I would rather think about denorm support flag in TD for every single instruction wrt subtarget. Why add just a single one?

4679–4681

This is necessary. We may constant fold it to remove fcanonicalize on a constant, but consider:

canonicalize(fmax(x, 0.0f));

Without above code it would not be handled because we have to look though arguments of min/max/fneg/fabs. I have a test for it actually.

In particular it is needed to fold an extremely common case like max(max, ...).

rampitec added inline comments.Jul 10 2017, 12:40 PM
lib/Target/AMDGPU/SIISelLowering.cpp
4639

And I do not think there are idempotent SDNodes.

arsenm added inline comments.Jul 10 2017, 12:53 PM
lib/Target/AMDGPU/SIISelLowering.cpp
4639

I don't think it's done now, but fcanonicalize (fcanonicalize x) should fold to just one canonicalize

4666–4669

That is broken. If that is the case we probably shouldn't be using the regular minnum/maxnum intrinsics without denormals, and then it's an optimization to fold canonicalize (min/max) to the weird target behavior.

4672–4673

We don't need a full fledged subtarget feature, just put the generation check in a function with name/description rather than adding more random looking generation checks

rampitec added inline comments.Jul 10 2017, 1:10 PM
lib/Target/AMDGPU/SIISelLowering.cpp
4639

...and that is what I am doing here.

4666–4669

The library is common for different targets.

4672–4673

I'm not sure I follow. Could you please describe a name of such check?

rampitec updated this revision to Diff 105910.Jul 10 2017, 1:23 PM

Rebase to master.
Updated test for commuted instruction after latest changes.

arsenm added inline comments.Jul 10 2017, 1:32 PM
lib/Target/AMDGPU/SIISelLowering.cpp
4666–4669

We need to fix that then. If it's not returning exactly one of the inputs it's not implementing the IEEE min/max

4672–4673

hasAddr64() or hasMed3_16()

rampitec added inline comments.Jul 10 2017, 1:34 PM
lib/Target/AMDGPU/SIISelLowering.cpp
4639

In fact even if a general folding is implemented in DAGCombiner, I believe it shall stay here as well. It is the same idea as with constants, something else which also normalizes can be combined with it.

rampitec added inline comments.Jul 10 2017, 1:36 PM
lib/Target/AMDGPU/SIISelLowering.cpp
4672–4673

hasNormalizingMinMax()? It returns us to the initial point.
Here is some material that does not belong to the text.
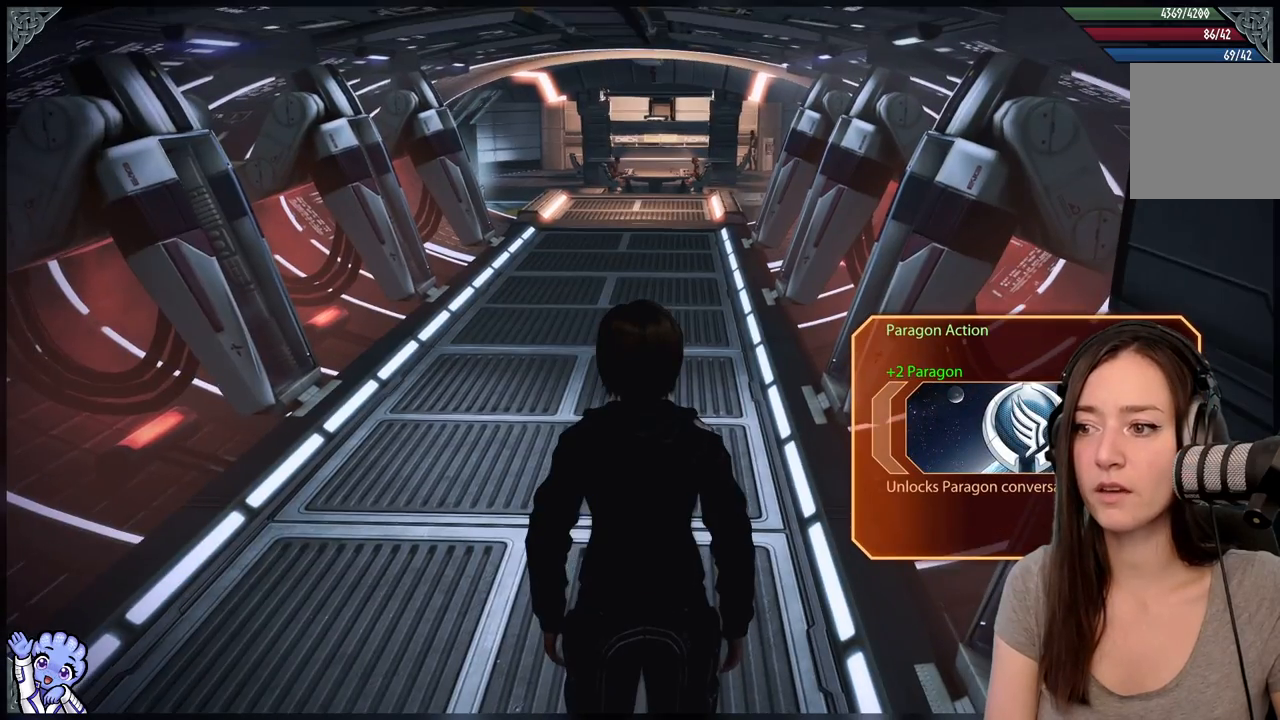
{"buttons": [], "left_stick": "center", "right_stick": "down-right", "events": [[133, "left_stick", "down"], [133, "right_stick", "down-right"], [483, "left_stick", "center"]]}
rampitec added inline comments.Jul 10 2017, 6:32 PM
lib/Target/AMDGPU/SIISelLowering.cpp
4666–4669

In fact IEEE754-2008 (as described for maxnum/minnum llvm ir) tells to return canonicalized numbers, so it is the opposite: GFX9 is finally IEEE compliant.

rampitec updated this revision to Diff 106062.Jul 11 2017, 10:34 AM

GFX9 handles denorms in min/max instructions, although its behavior in respect to signaling NaN handling is not identical if they are quieted or not before the instruction. That is still possible to perform GFX9 specific part of min/max handling given non-nans flag.
However, given the controversy and that GFX9 part of the change is non-essential I have removed specialization here, replacing it with todo. It can be done separately when needed.

rampitec marked 12 inline comments as done.Jul 11 2017, 10:58 AM
rampitec added inline comments.
lib/Target/AMDGPU/SIISelLowering.cpp
4666–4669

This part is split-off the patch.

arsenm added inline comments.Jul 11 2017, 11:23 AM
lib/Target/AMDGPU/SIISelLowering.cpp
4637

Since FMAD always flushes I don't think it's OK to handle it

4672–4673

The SC name was SupportsMinMaxDenormModes. Either way works

4704–4707

This is really a check for whether SNaNs are enabled. We have the isKnownNeverSNan check for this already. I think we need to fix having separate FPExceptions and enableIEEEBit subtarget checks

test/CodeGen/AMDGPU/fcanonicalize-elimination.ll
3

This needs a run line for gfx9 with denormals disabled too

rampitec marked 4 inline comments as done.Jul 11 2017, 1:22 PM
rampitec added inline comments.
lib/Target/AMDGPU/SIISelLowering.cpp
4637

FMAD - Perform a * b + c, while getting the same result as the separately rounded operations.
It is essentially v_mac_f32 which always flushes, but if denorms are disabled it is lowered as fma.
So handling it here is correct, and there is a test test_fold_canonicalize_fmuladd_value_f32 for it.

4672–4673

This code part is dropped for now.

rampitec updated this revision to Diff 106086.Jul 11 2017, 1:24 PM
rampitec marked an inline comment as done.

Switched to use of isKnownNeverSNan() and added test for it.
Added test run line for GFX9 without denorms.

arsenm accepted this revision.Jul 12 2017, 1:41 PM

LGTM. Can you file a bug for the broken minnum/maxnum denormal handling

lib/Target/AMDGPU/SIISelLowering.cpp
4707

This would read more accurately as IsIEEEMode || isKnownNeverSNan.

This revision is now accepted and ready to land.Jul 12 2017, 1:41 PM
rampitec updated this revision to Diff 106298.Jul 12 2017, 1:47 PM
rampitec marked an inline comment as done.

Reorganized IEEE/knowNeverSNan condition per review.

This revision was automatically updated to reflect the committed changes.

LGTM. Can you file a bug for the broken minnum/maxnum denormal handling

Bug filed.